WORK ORDER: Turn the lines into a numbered list, starting at the line that has "основні види міжнародних" and stopping after the line that has "Literatury o broni". Leave out any blank lines.

....

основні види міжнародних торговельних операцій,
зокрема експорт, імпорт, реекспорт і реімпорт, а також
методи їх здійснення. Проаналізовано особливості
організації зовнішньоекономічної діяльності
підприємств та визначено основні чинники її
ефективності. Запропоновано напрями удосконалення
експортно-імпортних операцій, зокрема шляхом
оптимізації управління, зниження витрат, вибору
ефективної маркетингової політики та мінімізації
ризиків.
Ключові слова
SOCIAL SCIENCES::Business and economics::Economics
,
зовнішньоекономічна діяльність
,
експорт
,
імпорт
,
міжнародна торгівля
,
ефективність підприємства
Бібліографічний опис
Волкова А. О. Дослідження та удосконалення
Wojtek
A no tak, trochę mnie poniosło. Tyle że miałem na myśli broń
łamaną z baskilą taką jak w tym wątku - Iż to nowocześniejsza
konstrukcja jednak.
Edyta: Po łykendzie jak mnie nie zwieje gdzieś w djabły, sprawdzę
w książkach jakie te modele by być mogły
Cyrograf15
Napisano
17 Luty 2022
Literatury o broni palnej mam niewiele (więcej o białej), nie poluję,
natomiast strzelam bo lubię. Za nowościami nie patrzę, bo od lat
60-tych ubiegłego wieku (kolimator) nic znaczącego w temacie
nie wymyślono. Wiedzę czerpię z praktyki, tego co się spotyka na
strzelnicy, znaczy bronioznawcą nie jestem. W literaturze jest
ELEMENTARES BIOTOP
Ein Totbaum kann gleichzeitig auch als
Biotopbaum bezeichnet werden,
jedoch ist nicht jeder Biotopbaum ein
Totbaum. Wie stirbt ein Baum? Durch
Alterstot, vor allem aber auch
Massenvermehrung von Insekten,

....

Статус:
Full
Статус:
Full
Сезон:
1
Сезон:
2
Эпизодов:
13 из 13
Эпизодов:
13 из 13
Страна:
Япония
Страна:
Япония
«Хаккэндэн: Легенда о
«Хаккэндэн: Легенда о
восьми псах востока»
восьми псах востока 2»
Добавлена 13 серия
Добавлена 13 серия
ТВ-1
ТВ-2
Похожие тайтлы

....

ANSWER TO THIS PROBLEM:
1. основні види міжнародних торговельних операцій,
2. зокрема експорт, імпорт, реекспорт і реімпорт, а також
3. методи їх здійснення. Проаналізовано особливості
4. організації зовнішньоекономічної діяльності
5. підприємств та визначено основні чинники її
6. ефективності. Запропоновано напрями удосконалення
7. експортно-імпортних операцій, зокрема шляхом
8. оптимізації управління, зниження витрат, вибору
9. ефективної маркетингової політики та мінімізації
10. ризиків.
11. Ключові слова
12. SOCIAL SCIENCES::Business and economics::Economics
13. ,
14. зовнішньоекономічна діяльність
15. ,
16. експорт
17. ,
18. імпорт
19. ,
20. міжнародна торгівля
21. ,
22. ефективність підприємства
23. Бібліографічний опис
24. Волкова А. О. Дослідження та удосконалення
25. Wojtek
26. A no tak, trochę mnie poniosło. Tyle że miałem na myśli broń
27. łamaną z baskilą taką jak w tym wątku - Iż to nowocześniejsza
28. konstrukcja jednak.
29. Edyta: Po łykendzie jak mnie nie zwieje gdzieś w djabły, sprawdzę
30. w książkach jakie te modele by być mogły
31. Cyrograf15
32. Napisano
33. 17 Luty 2022
34. Literatury o broni palnej mam niewiele (więcej o białej), nie poluję,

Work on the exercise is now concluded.